Work instructions:
Put every line of the records below into a numbered list, leaving out any blank lines.

Task inputs:
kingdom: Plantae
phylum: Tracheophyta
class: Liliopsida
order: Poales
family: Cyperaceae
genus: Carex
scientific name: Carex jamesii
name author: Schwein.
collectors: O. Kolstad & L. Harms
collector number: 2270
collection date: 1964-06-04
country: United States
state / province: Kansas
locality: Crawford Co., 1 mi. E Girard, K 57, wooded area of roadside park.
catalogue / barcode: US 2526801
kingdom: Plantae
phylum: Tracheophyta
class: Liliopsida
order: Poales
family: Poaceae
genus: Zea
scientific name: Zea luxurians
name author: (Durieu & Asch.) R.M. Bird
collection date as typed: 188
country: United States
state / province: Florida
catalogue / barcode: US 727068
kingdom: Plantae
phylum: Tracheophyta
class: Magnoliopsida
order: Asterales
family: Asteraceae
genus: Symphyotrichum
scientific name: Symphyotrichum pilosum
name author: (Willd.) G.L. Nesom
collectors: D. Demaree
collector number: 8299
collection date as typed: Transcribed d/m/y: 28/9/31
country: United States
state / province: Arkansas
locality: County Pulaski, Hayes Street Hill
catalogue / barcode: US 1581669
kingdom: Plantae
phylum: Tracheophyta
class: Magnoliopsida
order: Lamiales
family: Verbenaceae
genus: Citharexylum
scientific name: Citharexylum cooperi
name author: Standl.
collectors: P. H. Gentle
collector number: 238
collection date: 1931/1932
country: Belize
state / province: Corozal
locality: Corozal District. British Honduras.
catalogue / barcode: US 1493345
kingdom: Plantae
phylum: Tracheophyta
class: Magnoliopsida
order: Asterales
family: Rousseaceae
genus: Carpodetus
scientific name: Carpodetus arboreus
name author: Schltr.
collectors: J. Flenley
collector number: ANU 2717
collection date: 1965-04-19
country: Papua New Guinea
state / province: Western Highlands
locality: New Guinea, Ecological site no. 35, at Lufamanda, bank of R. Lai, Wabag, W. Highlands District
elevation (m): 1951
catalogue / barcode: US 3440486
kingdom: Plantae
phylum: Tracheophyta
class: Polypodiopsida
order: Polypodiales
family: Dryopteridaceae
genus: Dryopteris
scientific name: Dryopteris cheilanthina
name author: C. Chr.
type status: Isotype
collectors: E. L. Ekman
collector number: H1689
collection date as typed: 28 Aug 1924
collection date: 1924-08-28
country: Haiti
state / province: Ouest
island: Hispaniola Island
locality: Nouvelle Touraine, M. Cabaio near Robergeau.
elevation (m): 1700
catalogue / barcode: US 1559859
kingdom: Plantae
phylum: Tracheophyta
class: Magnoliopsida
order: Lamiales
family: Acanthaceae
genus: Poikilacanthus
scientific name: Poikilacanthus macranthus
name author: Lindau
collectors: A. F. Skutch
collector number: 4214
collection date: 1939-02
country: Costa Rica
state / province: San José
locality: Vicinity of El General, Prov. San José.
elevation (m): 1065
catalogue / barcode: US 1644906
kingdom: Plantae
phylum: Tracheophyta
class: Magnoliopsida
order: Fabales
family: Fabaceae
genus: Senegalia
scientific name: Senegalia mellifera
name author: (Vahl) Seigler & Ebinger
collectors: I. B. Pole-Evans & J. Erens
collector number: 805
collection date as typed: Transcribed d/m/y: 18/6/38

Answer:
1. kingdom: Plantae
2. phylum: Tracheophyta
3. class: Liliopsida
4. order: Poales
5. family: Cyperaceae
6. genus: Carex
7. scientific name: Carex jamesii
8. name author: Schwein.
9. collectors: O. Kolstad & L. Harms
10. collector number: 2270
11. collection date: 1964-06-04
12. country: United States
13. state / province: Kansas
14. locality: Crawford Co., 1 mi. E Girard, K 57, wooded area of roadside park.
15. catalogue / barcode: US 2526801
16. kingdom: Plantae
17. phylum: Tracheophyta
18. class: Liliopsida
19. order: Poales
20. family: Poaceae
21. genus: Zea
22. scientific name: Zea luxurians
23. name author: (Durieu & Asch.) R.M. Bird
24. collection date as typed: 188
25. country: United States
26. state / province: Florida
27. catalogue / barcode: US 727068
28. kingdom: Plantae
29. phylum: Tracheophyta
30. class: Magnoliopsida
31. order: Asterales
32. family: Asteraceae
33. genus: Symphyotrichum
34. scientific name: Symphyotrichum pilosum
35. name author: (Willd.) G.L. Nesom
36. collectors: D. Demaree
37. collector number: 8299
38. collection date as typed: Transcribed d/m/y: 28/9/31
39. country: United States
40. state / province: Arkansas
41. locality: County Pulaski, Hayes Street Hill
42. catalogue / barcode: US 1581669
43. kingdom: Plantae
44. phylum: Tracheophyta
45. class: Magnoliopsida
46. order: Lamiales
47. family: Verbenaceae
48. genus: Citharexylum
49. scientific name: Citharexylum cooperi
50. name author: Standl.
51. collectors: P. H. Gentle
52. collector number: 238
53. collection date: 1931/1932
54. country: Belize
55. state / province: Corozal
56. locality: Corozal District. British Honduras.
57. catalogue / barcode: US 1493345
58. kingdom: Plantae
59. phylum: Tracheophyta
60. class: Magnoliopsida
61. order: Asterales
62. family: Rousseaceae
63. genus: Carpodetus
64. scientific name: Carpodetus arboreus
65. name author: Schltr.
66. collectors: J. Flenley
67. collector number: ANU 2717
68. collection date: 1965-04-19
69. country: Papua New Guinea
70. state / province: Western Highlands
71. locality: New Guinea, Ecological site no. 35, at Lufamanda, bank of R. Lai, Wabag, W. Highlands District
72. elevation (m): 1951
73. catalogue / barcode: US 3440486
74. kingdom: Plantae
75. phylum: Tracheophyta
76. class: Polypodiopsida
77. order: Polypodiales
78. family: Dryopteridaceae
79. genus: Dryopteris
80. scientific name: Dryopteris cheilanthina
81. name author: C. Chr.
82. type status: Isotype
83. collectors: E. L. Ekman
84. collector number: H1689
85. collection date as typed: 28 Aug 1924
86. collection date: 1924-08-28
87. country: Haiti
88. state / province: Ouest
89. island: Hispaniola Island
90. locality: Nouvelle Touraine, M. Cabaio near Robergeau.
91. elevation (m): 1700
92. catalogue / barcode: US 1559859
93. kingdom: Plantae
94. phylum: Tracheophyta
95. class: Magnoliopsida
96. order: Lamiales
97. family: Acanthaceae
98. genus: Poikilacanthus
99. scientific name: Poikilacanthus macranthus
100. name author: Lindau
101. collectors: A. F. Skutch
102. collector number: 4214
103. collection date: 1939-02
104. country: Costa Rica
105. state / province: San José
106. locality: Vicinity of El General, Prov. San José.
107. elevation (m): 1065
108. catalogue / barcode: US 1644906
109. kingdom: Plantae
110. phylum: Tracheophyta
111. class: Magnoliopsida
112. order: Fabales
113. family: Fabaceae
114. genus: Senegalia
115. scientific name: Senegalia mellifera
116. name author: (Vahl) Seigler & Ebinger
117. collectors: I. B. Pole-Evans & J. Erens
118. collector number: 805
119. collection date as typed: Transcribed d/m/y: 18/6/38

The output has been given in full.